* **EXERCISE DIRECTIONS**
Repeat every record below exactly, omitting any pictures.

Top of RECORDS TO USE

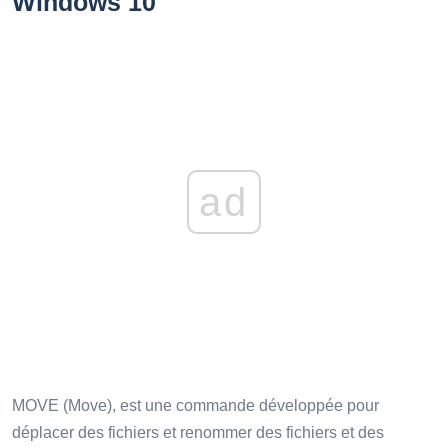
Windows 10
ad
MOVE (Move), est une commande développée pour
déplacer des fichiers et renommer des fichiers et des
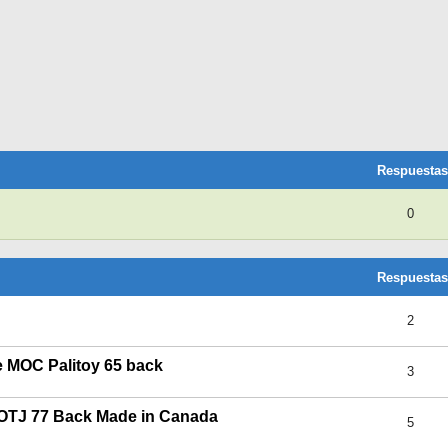
Respuestas
0
Respuestas
2
e MOC Palitoy 65 back
3
OTJ 77 Back Made in Canada
5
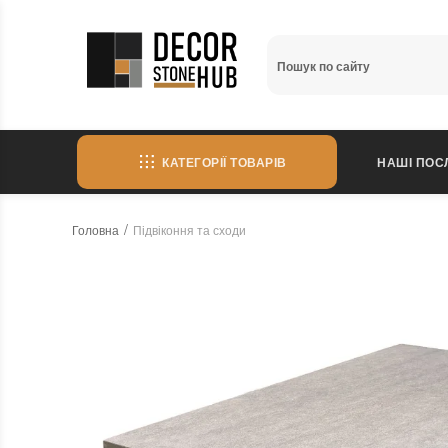
КАТЕГОРІЇ ТОВАРІВ
НАШІ ПОС
Головна
Підвіконня та сходи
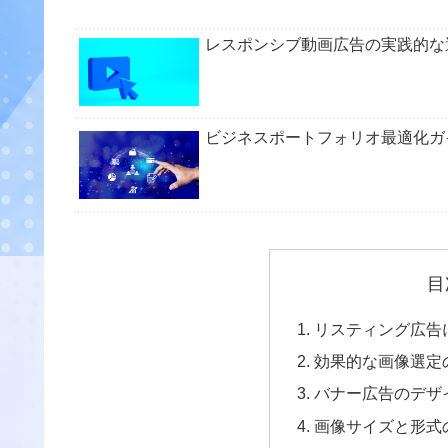
レスポンシブ動画広告の実践的な
ビジネスポートフォリオ最適化ガイド：
目
リスティング広告
効果的な画像選定
バナー広告のデザ
画像サイズと形式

Bottom of RECORDS TO USE

* **EXERCISE RESPONSE**
Windows 10
ad
MOVE (Move), est une commande développée pour
déplacer des fichiers et renommer des fichiers et des
Respuestas
0
Respuestas
2
e MOC Palitoy 65 back
3
OTJ 77 Back Made in Canada
5
КАТЕГОРІЇ ТОВАРІВ
НАШІ ПОС
Головна
Підвіконня та сходи
レスポンシブ動画広告の実践的な
ビジネスポートフォリオ最適化ガイド：
目
リスティング広告
効果的な画像選定
バナー広告のデザ
画像サイズと形式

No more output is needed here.